HEO’s current partners operate satellites in orbits at altitudes between 450 and 500 kilometres, which gives the company a good overview of assets in low-Earth orbit (LEO) – the first 1,000km above the planet’s surface where most Earth-observation satellites, as well as the International Space Station and China’s Tiangong space station, reside.
“Most of the coverage that we have and most of the imagery that we can take happens in that kind of region in terms of the best possible resolution,” Harris said during the lecture. “Once you want to look at altitudes of 700km or 800km, you are quite a long way away from these satellites. But we will try and expand to high LEO above 800km altitude and ultimately to geostationary orbit (GEO) at 36,000km.”
The company is currently testing two prototypes of their home-built non-Earth imaging cameras as hosted payloads on the Turion DROID cubesat, launched in June 2023, and on a Space Machines satellite, in space since March this year.
“We are looking for an opportunity to put our payloads on some of these higher-orbiting spacecraft,” Harris said. “The same goes for very low-Earth orbit below 300km, where there are not many satellites with cameras. And, in GEO. There is currently no commercial satellite with cameras in GEO at all.
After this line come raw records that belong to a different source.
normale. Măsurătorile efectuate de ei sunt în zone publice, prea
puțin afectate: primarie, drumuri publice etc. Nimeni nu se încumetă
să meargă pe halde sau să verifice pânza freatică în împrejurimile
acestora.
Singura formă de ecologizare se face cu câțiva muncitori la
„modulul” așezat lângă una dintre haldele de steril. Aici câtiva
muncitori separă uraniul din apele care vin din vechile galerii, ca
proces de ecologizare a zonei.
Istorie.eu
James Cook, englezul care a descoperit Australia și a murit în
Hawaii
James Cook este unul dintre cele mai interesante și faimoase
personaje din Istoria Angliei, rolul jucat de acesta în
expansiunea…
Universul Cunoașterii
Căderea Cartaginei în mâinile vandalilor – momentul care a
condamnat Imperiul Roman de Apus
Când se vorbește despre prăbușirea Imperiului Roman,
We would like to be able to begin that novel application of imagery in that altitude as well.”
Satellites at the geostationary ring 36,000km above the Earth’s surface appear suspended above a fixed spot above the equator. As they enjoy a stable view of a large region of the planet, satellites at these altitudes have traditionally been used for TV broadcasting and weather monitoring. But the US Space Force has been sounding alarms in recent years about the growing number of Chinese satellites launched into this orbit with supposed espionage purposes, allegations that China denies.
“[Our technology] will allow us to identify every object in space and understand what it is doing,” said Crowe.
Suess added that the technology “came at the right time to be able to do these kinds of verifications” amid threats of a possible deployment of nuclear weapons in space and the militarisation of the space domain.